"Protestanten sind Teil der einen weltumfassenden Kirche"
Evangelisch-lutherische Theologen weisen katholische und orthodoxe Auffassungen zurück
Evangelisch-lutherische Theologen aus aller Welt sind auf einer Tagung in Münster der katholischen und orthodoxen Auffassung entgegengetreten, Protestanten seien nicht „im Vollsinn“ Teil der einen umfassenden Kirche. „Im Gottesdienst, in der Diakonie und in der Mission wissen sich die protestantischen Gemeinden überall auf der Welt miteinander und mit den Ursprüngen der Kirche verbunden“, sagte der Theologe Prof. Dr. Hans-Peter Großhans zum Abschluss der Veranstaltung. Um über das Selbstverständnis der lutherischen Kirchen zu diskutieren, hatte der Wissenschaftler des Exzellenzclusters „Religion und Politik“ der Westfälischen Wilhelms-Universität Münster (WWU) 16 evangelisch-lutherische Theologinnen und Theologen von vier Kontinenten zur Tagung „Lutheran Ecclesiology“ eingeladen.
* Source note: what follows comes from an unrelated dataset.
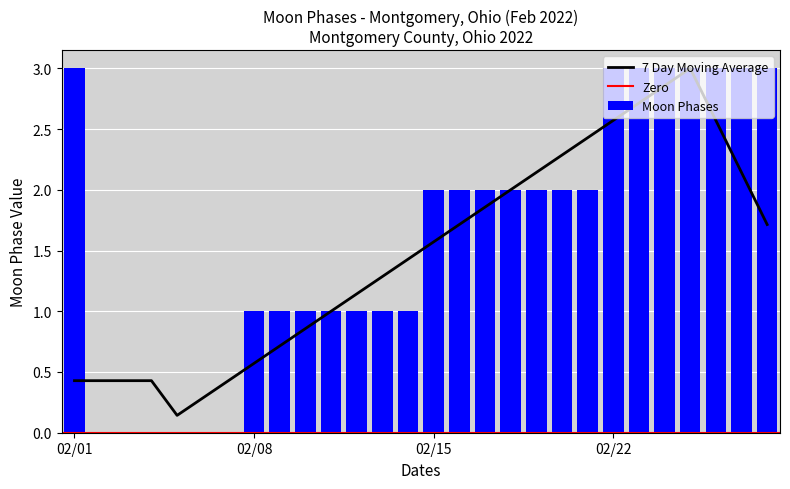

Reading left to right, list all the values displayed in this chart.

3	0	0	0	0	0	0	1	1	1	1	1	1	1	2	2	2	2	2	2	2	3	3	3	3	3	3	3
Für die Einheit der protestantischen Kirchen sind nach den Worten von Großhans weder ein „starres Lehrsystem“ noch eine „hierarchische Einheitsorganisation“ erforderlich, notwendig sei hingegen eine „globale theologische Kommunikation“. Der akademischen Theologie an den Universitäten komme dabei eine besondere Rolle zu. Die evangelisch-lutherischen Kirchen beweisen dem Wissenschaftler zufolge, „dass Religion nicht nur Traditionen bewahren, sondern sich fortentwickeln und sogar reformieren kann“. Die lutherische Lehre werde heute nicht mehr nur in Europa, sondern auch in anderen Teilen der Welt in Auseinandersetzung mit der jeweiligen Kultur fortgeschrieben, sagte der Theologe. Die Tagung habe gezeigt, dass gerade europäische Theologinnen und Theologen wertvolle Anregungen von ihren Kollegen von der südlichen Hemisphäre erhielten.
Deutliche Kritik äußerten die Teilnehmerinnen und Teilnehmer der Tagung an der Rolle der Frauen in anderen Religionsgemeinschaften und christlichen Kirchen. „Frauen von Ämtern und Handlungen auszuschließen, ist für viele evangelisch-lutherische Kirchen eine nicht zu akzeptierende Diskriminierung und ein großes Hindernis für die Ökumene“, betonte Großhans.
Veranstalter der Tagung waren das Institut für Ökumenische Theologie und das Seminar für Systematische Theologie der Evangelisch-Theologischen Fakultät der WWU in Zusammenarbeit mit dem Exzellenzcluster „Religion und Politik“ sowie der „Lutheran World Federation“. (arn)
Prof. Dr. Hans-Peter Großhans leitet am Exzellenzcluster das Projekt C 16 „Religiöse Pluralität und interreligiöse Transformationsprozesse im Pancasila-Staat: Islam und Christentum in Indonesien“.